17 Apr Elegance Reclaimed
WHEN RICK AND SUE WILLIAMS decided to build a vacation home on Big Mountain in Whitefish, Montana, they envisioned one that was modern and comfortable, yet equally at home in its wild, natural surroundings.
“We wanted it to look as though we updated a structure that had been here generations,” says Rick.
Long before the lot was ever available for purchase, the couple used to snowshoe to the spot with their dog, Ziggy. “We would come up — sometimes with friends, maybe a bottle of wine, some cheese and crackers,” she says, “To sit and enjoy the view.”
“It was important to make the outside look like it had been here [for] years,” says designer Rich Graves of Altius Design Group. “Plus, the weather up here is pretty harsh. The exterior needed to be able to withstand a beating. Reclaimed materials helped to achieve both.”
Salvage has never looked so stunning. The house, which offers majestic views of the mountains and Whitefish Lake, is an artful blend of old and new. Reclaimed lumber, native stone, moss-flecked rocks and vintage hardware from centuries-old homesteads have all been incorporated into the striking, well-appointed, two-story 5,000-square-foot dwelling.
“The site is really where it starts,” says Graves. “When they started to develop this area, they were pretty aggressive in cutting trees. For us, every tree was sacred. It required meticulous planning and rotating things slightly to avoid taking any out. Some of the floor plans are a direct response to the trees.”

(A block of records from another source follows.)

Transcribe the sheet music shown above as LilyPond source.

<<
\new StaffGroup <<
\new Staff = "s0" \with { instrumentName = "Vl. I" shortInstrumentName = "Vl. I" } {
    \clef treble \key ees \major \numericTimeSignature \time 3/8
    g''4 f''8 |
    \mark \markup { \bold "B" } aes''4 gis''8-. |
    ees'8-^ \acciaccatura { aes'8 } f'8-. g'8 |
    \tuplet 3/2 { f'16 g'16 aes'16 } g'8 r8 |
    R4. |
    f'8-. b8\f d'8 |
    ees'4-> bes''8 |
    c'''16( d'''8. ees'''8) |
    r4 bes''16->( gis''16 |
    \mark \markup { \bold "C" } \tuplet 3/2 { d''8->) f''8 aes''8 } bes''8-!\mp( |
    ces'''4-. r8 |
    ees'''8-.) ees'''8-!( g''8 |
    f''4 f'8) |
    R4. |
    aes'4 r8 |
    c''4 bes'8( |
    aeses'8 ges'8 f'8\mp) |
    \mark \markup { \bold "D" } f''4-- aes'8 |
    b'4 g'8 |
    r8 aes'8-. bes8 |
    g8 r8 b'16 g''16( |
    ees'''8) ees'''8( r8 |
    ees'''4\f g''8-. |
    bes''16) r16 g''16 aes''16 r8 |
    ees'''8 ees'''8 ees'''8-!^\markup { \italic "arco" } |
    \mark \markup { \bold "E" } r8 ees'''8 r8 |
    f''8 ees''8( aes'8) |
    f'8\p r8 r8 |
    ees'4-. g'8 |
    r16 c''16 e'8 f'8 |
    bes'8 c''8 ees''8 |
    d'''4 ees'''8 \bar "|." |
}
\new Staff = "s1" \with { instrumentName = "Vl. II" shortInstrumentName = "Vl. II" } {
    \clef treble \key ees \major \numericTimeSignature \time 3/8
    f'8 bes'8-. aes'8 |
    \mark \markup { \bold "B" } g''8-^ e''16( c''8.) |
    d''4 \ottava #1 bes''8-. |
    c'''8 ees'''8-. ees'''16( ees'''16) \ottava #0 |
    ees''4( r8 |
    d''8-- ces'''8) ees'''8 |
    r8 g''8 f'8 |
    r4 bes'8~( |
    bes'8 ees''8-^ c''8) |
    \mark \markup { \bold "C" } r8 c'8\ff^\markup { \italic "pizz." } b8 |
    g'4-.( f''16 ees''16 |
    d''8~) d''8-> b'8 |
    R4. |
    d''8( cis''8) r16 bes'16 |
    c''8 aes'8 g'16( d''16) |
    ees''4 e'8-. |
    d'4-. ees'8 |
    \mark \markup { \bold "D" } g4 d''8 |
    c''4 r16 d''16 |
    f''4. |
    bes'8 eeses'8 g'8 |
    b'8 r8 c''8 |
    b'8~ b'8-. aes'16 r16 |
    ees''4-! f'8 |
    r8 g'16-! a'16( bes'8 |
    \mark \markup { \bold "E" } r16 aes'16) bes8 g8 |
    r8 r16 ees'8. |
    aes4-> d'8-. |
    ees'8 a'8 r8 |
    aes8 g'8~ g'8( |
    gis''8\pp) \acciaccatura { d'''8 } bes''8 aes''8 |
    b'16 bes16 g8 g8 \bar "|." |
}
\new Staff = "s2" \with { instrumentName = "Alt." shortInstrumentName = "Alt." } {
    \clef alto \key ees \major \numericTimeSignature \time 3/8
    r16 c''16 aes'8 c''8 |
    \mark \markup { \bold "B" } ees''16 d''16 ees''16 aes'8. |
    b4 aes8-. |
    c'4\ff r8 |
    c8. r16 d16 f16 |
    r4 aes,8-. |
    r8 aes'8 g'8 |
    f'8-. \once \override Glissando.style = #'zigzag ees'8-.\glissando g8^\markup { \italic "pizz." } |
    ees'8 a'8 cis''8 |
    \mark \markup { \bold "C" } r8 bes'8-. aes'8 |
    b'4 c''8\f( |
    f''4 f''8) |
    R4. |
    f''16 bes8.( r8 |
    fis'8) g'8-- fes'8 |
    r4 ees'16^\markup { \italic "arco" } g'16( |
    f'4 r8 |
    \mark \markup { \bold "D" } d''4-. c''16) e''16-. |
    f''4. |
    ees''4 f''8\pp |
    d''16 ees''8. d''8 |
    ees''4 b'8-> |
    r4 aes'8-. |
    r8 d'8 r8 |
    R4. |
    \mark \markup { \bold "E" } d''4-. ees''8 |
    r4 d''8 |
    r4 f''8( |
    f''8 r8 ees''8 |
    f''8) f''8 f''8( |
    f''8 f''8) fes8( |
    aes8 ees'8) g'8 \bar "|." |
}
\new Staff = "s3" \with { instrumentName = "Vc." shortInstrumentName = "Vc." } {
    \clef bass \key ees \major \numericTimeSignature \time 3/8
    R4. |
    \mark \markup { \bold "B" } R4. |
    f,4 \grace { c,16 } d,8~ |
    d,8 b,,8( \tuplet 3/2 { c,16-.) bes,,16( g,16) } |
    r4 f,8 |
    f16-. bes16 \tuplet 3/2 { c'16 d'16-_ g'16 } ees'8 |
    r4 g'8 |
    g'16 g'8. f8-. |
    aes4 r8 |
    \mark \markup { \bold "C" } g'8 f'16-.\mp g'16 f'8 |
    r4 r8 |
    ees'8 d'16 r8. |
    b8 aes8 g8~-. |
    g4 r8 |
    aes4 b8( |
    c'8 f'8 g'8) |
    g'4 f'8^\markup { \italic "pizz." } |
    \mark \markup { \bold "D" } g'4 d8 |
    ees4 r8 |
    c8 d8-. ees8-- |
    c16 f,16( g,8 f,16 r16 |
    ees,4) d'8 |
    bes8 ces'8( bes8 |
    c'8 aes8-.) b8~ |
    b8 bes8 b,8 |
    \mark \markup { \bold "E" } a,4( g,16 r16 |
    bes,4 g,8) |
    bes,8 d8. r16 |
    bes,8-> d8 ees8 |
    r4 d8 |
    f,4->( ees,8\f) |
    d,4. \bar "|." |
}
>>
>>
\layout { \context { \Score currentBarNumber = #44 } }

Brad Reedstrom of Bigfork Builders concurs. “Before we started building, we gathered every log, every rock — everything that was sitting on the property — and set it aside. Then, we stripped all of the native grasses and stockpiled that. When the building was complete, May Lawn & Home Care put it all back. All of the native materials — the snowberry bushes and bear grass — came back. It instantly reclaimed the site making the house look like it had been there forever.”
“A lot of different textures were used to create the exterior,” he says. “Chinked siding, board and bat siding, and, in the entry way, old lichen-encrusted shingles. Much of it came from homestead buildings in Marion, Montana.”
Salvage features strongly in the interior décor as well. A large, old barn door serves as the entry to a locker room-themed mudroom that provides personal storage areas for up to six guests. The room also has an airflow system designed to dry out wet ski boots and gear.
A large, open great room is a vibrant mix of materials and textures. Reclaimed floors and hand-hewn beams are a striking contrast beside contemporary, gray-painted cabinets and smooth, light-colored paint on flat walls.
In the center of the room stands a grand fireplace made of 150-year old stone culled from a quarry in Hot Springs, Mont. A variable mix of ceiling heights and strong splashes of color also contribute to making the room feel inviting and cozy.
While the unique patina of the lumber, the nail holes, imprints and coloration, may be a main attraction, the stories about where it came from and how it was used add a whole new level of interest. The team went to great lengths to procure the right materials — most of which came from the greater western Montana area.
“All of the beams we used in the house came from an 85-year-old man who, when he was younger, thought he was going to build his own timber house,” says Reedstrom. “For years, he collected beams and stored them in a Quonset hut.”
Upstairs, on the second level are two spacious guest suites and a multi-purpose room that features a contemporary quad of built-in bunks, each with their own outlet and storage cubbies. Low-sloped ceilings prevail.
“We wanted to give the upstairs a grandma’s attic sort of feel,” says Graves. “And make it feel like an authentic, older home.”
In step with a lot of the older building styles in the area, there are a lot of built-ins throughout the house — cabinets and seating areas — plus plenty of little nooks. On the main floor, past the master suite and an office, lies one of Sue’s favorite spaces, a secluded screened-in porch.
“This is my hideout,” she says, “It’s small and cozy — plus the view from here is spectacular!”
Look closely at the logs and you’ll see an old newspaper pages, in particular an advertisement for a 1910 Savage rifle, retailing for $9.95.
“In the old days, it was common to glue newspapers to the wood on the inside walls,” say Reedstrom. “This would help weatherproof the wood and it served as almost wallpaper. We intentionally left some of them on the logs.”
“Rustic, refurbished homes sometimes run a risk of dark and drab,” says Reedstrom. “Not here. Because of Sue’s East Coast roots, she is used to large ornamental millwork that’s painted and really refined. Blending the two worlds did something really special to the house. It made it feel so much warmer, so much cozier…so alive!”